Cinema com Rapadura

OPINIÃO   segunda-feira, 10 de março de 2014

Tudo por um Furo (2013): a volta de Ron Burgundy é uma ótima notícia

Will Ferrell e Adam McKay se reúnem pela quinta vez e não decepcionam.

Em 2004, o mundo conheceu o apresentador de telejornal Ron Burgundy. Criado e interpretado por Will Ferrell, sob a batuta do diretor Adam McKay (que depois se tornou seu colaborador habitual), Ron era o líder da “equipe de notícias” mais improvável possível. Apesar de seus exageros e histrionismos, o carisma de Burgundy o transformou em âncora do mais importante canal de San Diego, além do casamento com seu antigo desafeto, Veronica Corningstone (Christina Applegate).

“Tudo Por Um Furo” (mais um exemplo do “talento” dos distribuidores brasileiros para adaptação dos títulos de filmes) conta o que aconteceu nove anos depois disso. No final da década de 1970, Ron está no topo da carreira, curtindo o sucesso ao lado da esposa e do filho (Judah Nelson), agora em Nova York. Porém, depois de uma briga por conta da promoção de Veronica na emissora, ele pede demissão, volta a beber e parte em busca de outros empregos em sua cidade natal.

Depois de mais um fracasso, agora como apresentador do espetáculo de golfinhos do Sea World (cujo slogan do patrocinador do evento é um brinde sutil à inteligência do espectador) Ron chega ao ponto de tentar o suicídio. Mas, ao falhar até nisso, ele é resgatado por Freddie Shapp (Dylan Baker), um representante de um novo canal de notícias, que tem a ousada proposta de criar um canal que transmita notícias 24 horas por dia e está montando seu corpo de profissionais.

A única exigência que o âncora faz para aceitar o trabalho é poder reunir sua equipe de confiança: Champ Kind (David Koechner), responsável por esportes, que hoje possui uma rede de lanchonetes; Brian Fantana (Paul Rudd), responsável por conseguir novas matérias, que hoje é um renomado fotógrafo de gatos; e Brick Tamland (Steve Carell), responsável por notícias meteorológicas, apesar de ser alguém completamente estúpido, encontrado fazendo um discurso em seu próprio funeral.

O roteiro, escrito pelo próprio diretor em conjunto com Will Ferrell, é um contínuo desfile de aberrações nonsense, tão característicos das comédias da dupla (“Ricky Bobby”, “Quase Irmãos” e “Os Outros Caras”).

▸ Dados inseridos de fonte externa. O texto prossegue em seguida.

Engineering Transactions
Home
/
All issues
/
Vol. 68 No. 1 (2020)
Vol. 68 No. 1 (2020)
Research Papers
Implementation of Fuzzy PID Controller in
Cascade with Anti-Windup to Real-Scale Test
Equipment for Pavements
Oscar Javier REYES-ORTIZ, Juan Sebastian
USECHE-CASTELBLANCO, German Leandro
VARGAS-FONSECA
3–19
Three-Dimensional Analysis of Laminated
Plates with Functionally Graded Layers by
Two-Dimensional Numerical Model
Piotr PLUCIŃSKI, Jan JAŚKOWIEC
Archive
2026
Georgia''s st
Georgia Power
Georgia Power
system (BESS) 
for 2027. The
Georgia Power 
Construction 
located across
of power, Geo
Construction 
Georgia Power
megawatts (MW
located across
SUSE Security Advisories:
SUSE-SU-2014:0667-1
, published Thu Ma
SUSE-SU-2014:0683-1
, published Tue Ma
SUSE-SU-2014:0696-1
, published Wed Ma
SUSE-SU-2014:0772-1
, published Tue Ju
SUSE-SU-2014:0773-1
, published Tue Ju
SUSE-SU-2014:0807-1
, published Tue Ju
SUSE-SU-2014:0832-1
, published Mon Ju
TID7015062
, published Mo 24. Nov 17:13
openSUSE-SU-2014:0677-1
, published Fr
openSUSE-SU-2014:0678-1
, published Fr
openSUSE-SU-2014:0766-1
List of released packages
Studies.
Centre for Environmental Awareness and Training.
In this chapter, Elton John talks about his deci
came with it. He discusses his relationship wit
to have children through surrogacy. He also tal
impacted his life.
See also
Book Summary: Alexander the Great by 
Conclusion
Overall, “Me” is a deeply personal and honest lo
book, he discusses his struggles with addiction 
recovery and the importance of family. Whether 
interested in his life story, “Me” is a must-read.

Porém, ao contrário de outras obras rasteiras, o nível de humor é perfeitamente coerente com a personalidade e características dos personagens. Dessa forma, quando vemos, por exemplo, o desconforto de Burgundy em ter que trabalhar para Linda Jackson (Meagan Good), uma mulher negra, não rimos por concordar com aquilo, e sim por acreditarmos que ele realmente seja capaz de atitudes como aquelas. O mesmo ocorre na aposta com Jack Lime (James Marsden) ou nos devaneios de Brick, como na cena que contém a previsão do tempo mais engraçada da história.

Além disso, a narração em off marcante de Bill Kurtis ajuda a reforçar o roteiro em suas críticas à sociedade atual (mesmo com uma história que se passa há mais de 30 anos), ao mostrar as reações dos personagens a ideias que sabemos o resultado, como o próprio canal exclusivamente voltado a notícias, um programa chamado “Matadores de Mulheres”, estrelado por OJ Simpson; ou os rumos do “jornalismo-espetáculo” e a manipulação de notícias a serviço de interesses escusos.

Infelizmente, o filme se perde um pouco em seu segundo ato, ao impor ao protagonista uma limitação física apenas com o intuito de promover uma reviravolta desnecessária. Tal artifício se mostra ineficaz, além de quebrar o ritmo da projeção de forma quase irreversível. O “quase” se deve unicamente ao carisma de Will Ferrell e sua equipe. O ator mostra todo o seu talento para o humor, além de um incrível conforto e domínio de seu personagem. A cena do jantar, quando ele tenta se entrosar com a família de Linda, é impagável. Portanto, ainda que todos a seu redor tenham seus momentos para brilhar (como na divertidíssima cena de confronto entre as emissoras), ele é verdadeiramente o grande destaque da fita.

Adam McKay consegue em “Tudo por um Furo” elevar a um novo patamar o nível do humor físico, quase pastelão, do primeiro filme e preserva a lenda de Ron Burgundy em nossos sorrisos e nossos corações.